德妃見嚴吾玉回來,低聲問她,“昭媛這是去做什麼?這麼久才回來。”

“玉兒不甚愛聽戲,就乘舟去湖裡,剝了些蓮子,只是有些清苦,不知德妃姐姐可要吃?”嚴吾玉說著,把手裡一捧蓮子給德妃看。

得知她這般,德妃也沒有責怪她,“良昭儀點的戲你不愛看無礙的,愛吃蓮子,以後這種事讓下人去採就是了。”

“玉兒只覺得泛舟去湖中間,甚是好玩,就自己去了。”嚴吾玉說完吐了吐舌頭,一臉天真,外人眼裡,只覺得嚴吾玉和德妃關係甚好。

戲班子的管事出聲詢問,“各位娘娘小主,接下來還想聽什麼戲?”

“嚴昭媛可想聽什麼?”德妃問她。

“本宮想聽一曲兒《南柯記》。”嚴吾玉淡淡開口。

德妃見她開口,“那就唱《南柯記》吧。”

一陣敲鑼打鼓,戲子開唱,唱著唱著就唱道,“眼看他高樓起,眼看他高樓塌,越是顯赫越容易登高跌重。”
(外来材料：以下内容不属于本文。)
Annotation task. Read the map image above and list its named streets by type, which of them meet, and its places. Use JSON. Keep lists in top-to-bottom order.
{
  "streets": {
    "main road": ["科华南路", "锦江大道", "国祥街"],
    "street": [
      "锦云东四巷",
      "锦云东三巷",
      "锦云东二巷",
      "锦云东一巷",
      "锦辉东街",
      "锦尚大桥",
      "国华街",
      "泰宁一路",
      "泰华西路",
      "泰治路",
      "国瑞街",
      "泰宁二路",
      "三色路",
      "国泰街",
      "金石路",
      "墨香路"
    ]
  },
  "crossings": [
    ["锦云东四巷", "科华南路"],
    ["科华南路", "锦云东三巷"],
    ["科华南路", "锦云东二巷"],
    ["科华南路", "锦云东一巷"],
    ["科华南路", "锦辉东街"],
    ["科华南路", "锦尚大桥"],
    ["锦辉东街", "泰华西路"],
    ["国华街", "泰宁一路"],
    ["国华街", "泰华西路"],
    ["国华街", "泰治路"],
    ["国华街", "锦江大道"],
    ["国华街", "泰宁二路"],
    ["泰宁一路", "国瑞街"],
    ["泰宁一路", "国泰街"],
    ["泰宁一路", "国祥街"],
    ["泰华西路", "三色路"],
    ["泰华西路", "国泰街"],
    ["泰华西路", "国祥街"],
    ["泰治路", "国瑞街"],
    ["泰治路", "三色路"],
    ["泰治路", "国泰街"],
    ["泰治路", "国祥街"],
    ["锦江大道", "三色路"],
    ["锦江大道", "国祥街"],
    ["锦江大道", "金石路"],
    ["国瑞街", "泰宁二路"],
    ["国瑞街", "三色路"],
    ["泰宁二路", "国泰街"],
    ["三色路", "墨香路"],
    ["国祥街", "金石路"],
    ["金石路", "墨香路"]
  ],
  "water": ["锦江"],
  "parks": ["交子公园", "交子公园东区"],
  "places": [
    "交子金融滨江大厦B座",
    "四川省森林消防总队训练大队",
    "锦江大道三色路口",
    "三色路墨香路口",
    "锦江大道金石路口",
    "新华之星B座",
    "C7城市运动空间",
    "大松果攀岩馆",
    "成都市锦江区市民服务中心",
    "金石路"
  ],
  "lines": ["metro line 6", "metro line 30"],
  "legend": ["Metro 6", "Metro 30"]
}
花若惜本來饒有興致的聽著戲,忽然間感覺有人看她,轉頭過去看見只有嚴吾玉嘴角帶著淺笑看著她,本來不覺什麼,戲子唱到“人去樓空,誰還管嫡庶貴賤,誰還分錢財權勢,不過是南柯一夢而已”此時花若惜恍然大悟,特別是戲子唱到“南柯一夢”這幾個字時,覺得特別刺耳,這才發覺嚴吾玉這是在諷刺她。

一怒之下掀翻了面前的案几,一時間瓜果點心滾落一地。

這一舉動嚇到所有,就連臺上的戲子也是嚇了一跳,頓時鴉雀無聲。

此時花若惜又感覺十分丟人,只覺得怒火中燒,惡狠狠的瞪著面帶微笑的嚴吾玉。

嚴吾玉裝作一臉不知情的樣子,關切的問著花若惜,“淑妃姐姐這是怎麼了?”

“你!”花若惜指著嚴吾玉,被氣的一句話都說不出。

花若惜氣急敗壞的甩手就走,經過嚴吾玉跟前,啐了一口,“呸!”

“姐姐這是要去哪?”嚴吾玉還想拉著花若惜問個究竟。

她走的太快,嚴吾玉連個袖子角都沒摸到。

德妃自然是把這一幕看的清清楚楚,滿意的看著嚴吾玉,心想真可謂是一物降一物。

竹微雖然不知花若惜突然這樣是怎麼回事,但也只能硬著頭皮跟著花若惜快步離去,心裡想著回到院裡肯定又是一陣砸鍋摔碗。

“來人把這收了,諸位妹妹莫怕,約莫淑妃是不喜歡看這個戲,咱們繼續。”德妃叫了人打掃,又安撫眾人。

一陣敲鑼打鼓,戲子又開始咿咿呀呀唱著,彷彿剛剛什麼都沒發生過。